Here's a few gotchas for multiple-recordset stored procs:
They make it more difficult to reuse code. If you're doing several queries, odds are you'd be able to reuse one of those queries on another page.
They make it more difficult to unit test. Every time you make a change to one of the queries, you have to test all of the results. If something changed, you have to dig through to see which query failed the unit test.
They make it more difficult to tune performance later. If another DBA comes in behind you to help performance improve, they have to do more slicing and dicing to figure out where the problems are coming from. Then, combine this with the code reuse problem - if they optimize one query, that query might be used in several different stored procs, and then they have to go fix all of them - which makes for more unit testing again.
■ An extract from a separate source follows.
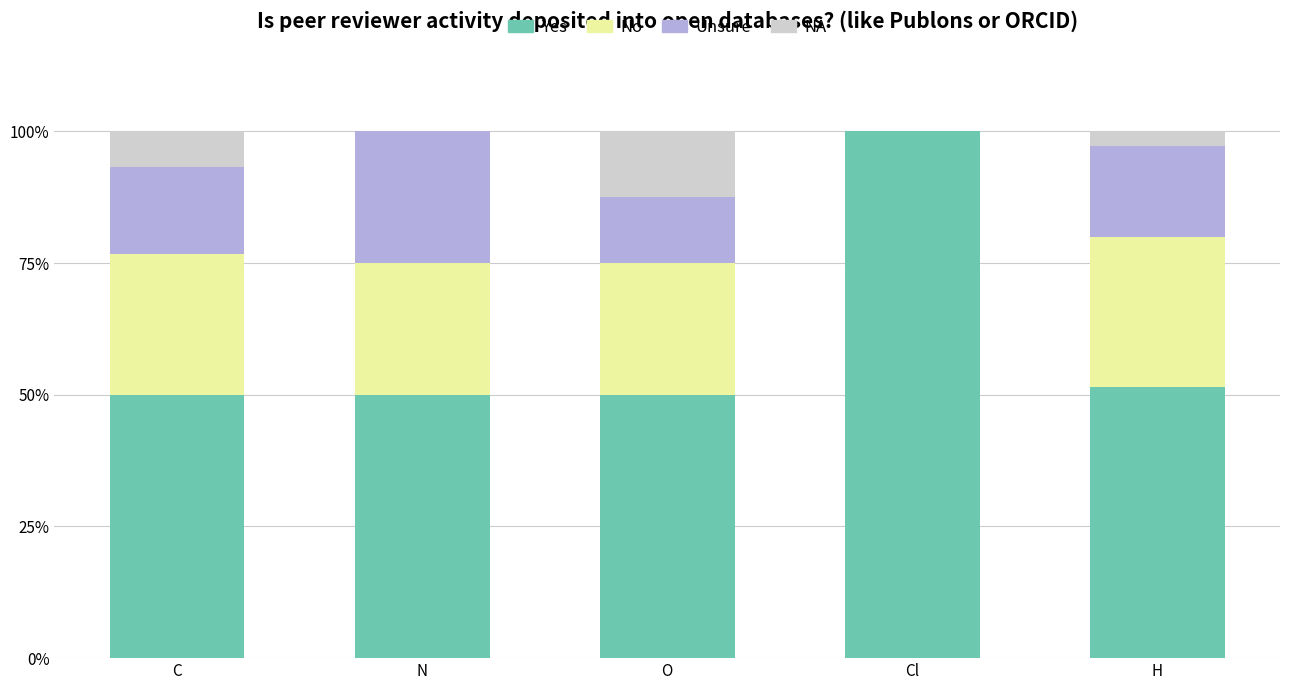

What is the total value across all series at O?

100.0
They make error handling much more difficult. Four of the queries in the stored proc might succeed, and the fifth fails. You have to plan for that.
They can increase locking problems and incur load in TempDB. If your stored procs are designed in a way that need repeatable reads, then the more queries you stuff into a stored proc, the longer it's going to take to run, and the longer it's going to take to return those results back to your app server. That increased time means higher contention for locks, and the more SQL Server has to store in TempDB for row versioning. You mentioned that you're heavy on reads, so this particular issue shouldn't be too bad for you, but you want to be aware of it before you reuse this hammer on a write-intensive app.
I think multi recordset stored procedures are great in some cases, and it sounds like yours maybe one of them.
The bigger (more traffic), you site gets, the more important that 'extra' bit of performance is going to matter. If you can combine 2-3-4 calls (and possibly a new connections), to the database in one, you could be cutting down your database hits by 4-6-8 million per day, which is substantial.
I use them sparingly, but when I have, I have never had a problem.
I would recommend having invoking in one stored procedure several inner invocations of stored procedures that return 1 resultset each.
create proc foo
as
execute foobar --returns one result
execute barfoo --returns one result
execute bar --returns one result
That way when requirments change and you only need the 3rd and 5th result set, you have a easy way to invoke them without adding new stored procedures and regenerating your data access layer. My current app returns all reference tables (e.g. US states table) if I want them or not. Worst is when you need to get a reference table and the only access is via a stored procedure that also runs an expensive query as one of its six resultsets.